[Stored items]

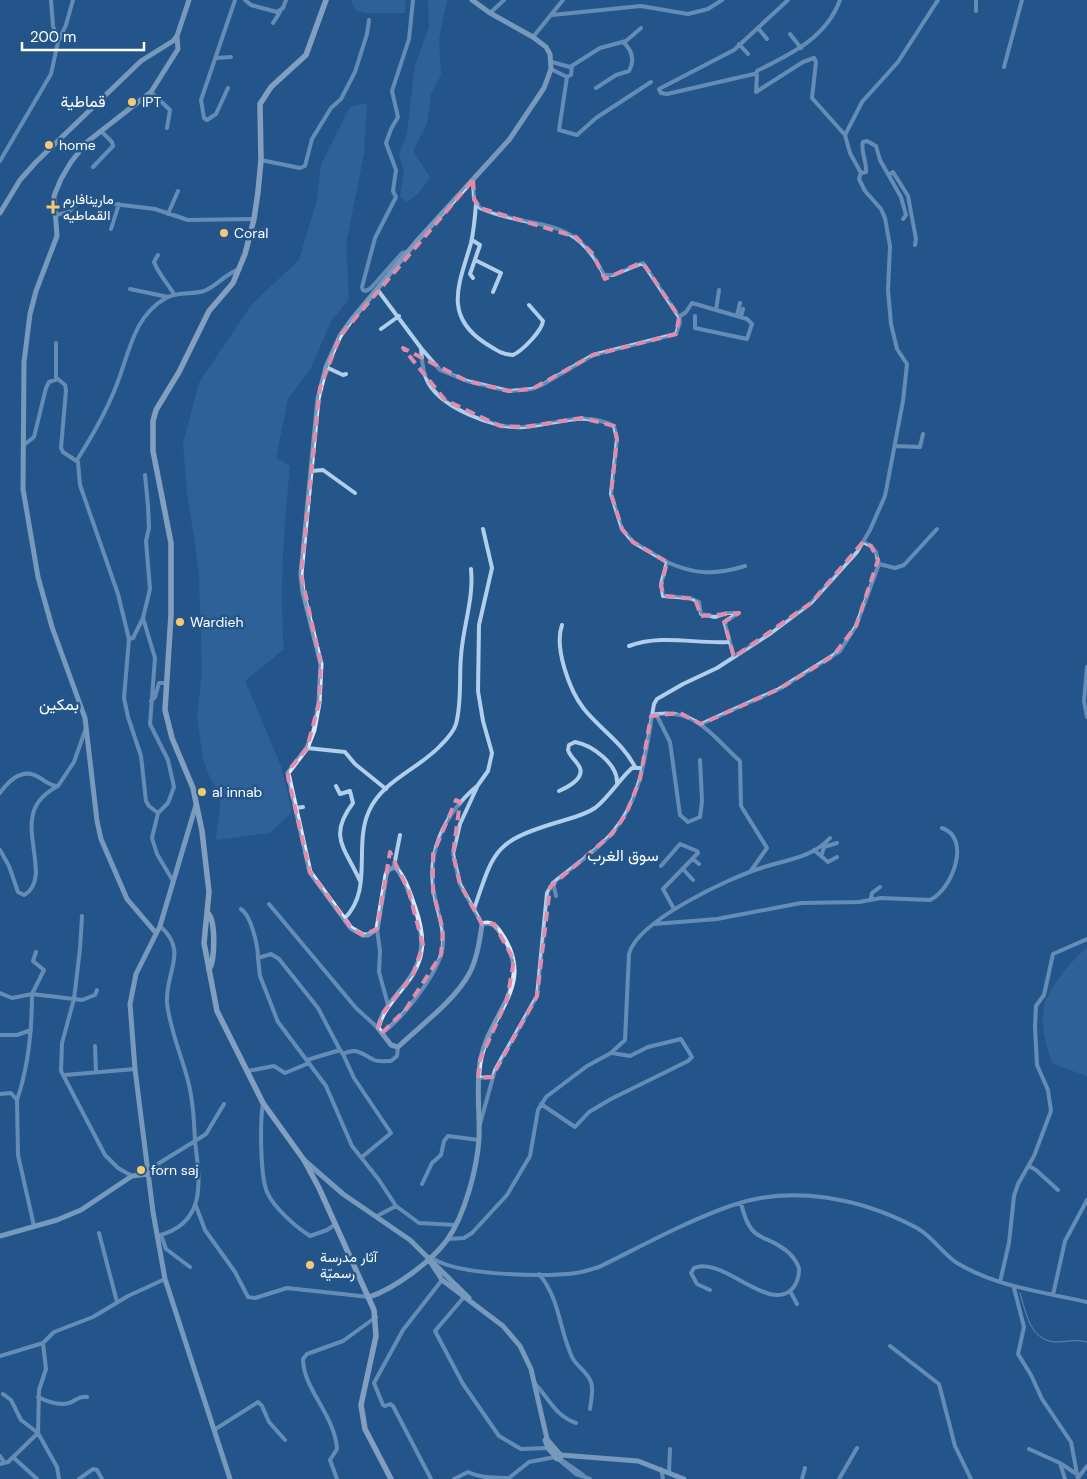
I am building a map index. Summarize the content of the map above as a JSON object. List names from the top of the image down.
{
  "districts": ["قماطية", "بمكين", "سوق الغرب"],
  "places": {
    "other": [
      "IPT",
      "home",
      "Coral",
      "Wardieh",
      "al innab",
      "forn saj",
      "آثار مدرسة رسميّة"
    ],
    "health": ["مارينافارم القماطيه"]
  },
  "scale_bar": "200 m"
}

**DIRECTIONS**
Print every line above once more, exactly. Omit the pictures.

**EXERCISE ANSWER**
I am building a map index. Summarize the content of the map above as a JSON object. List names from the top of the image down.
{
  "districts": ["قماطية", "بمكين", "سوق الغرب"],
  "places": {
    "other": [
      "IPT",
      "home",
      "Coral",
      "Wardieh",
      "al innab",
      "forn saj",
      "آثار مدرسة رسميّة"
    ],
    "health": ["مارينافارم القماطيه"]
  },
  "scale_bar": "200 m"
}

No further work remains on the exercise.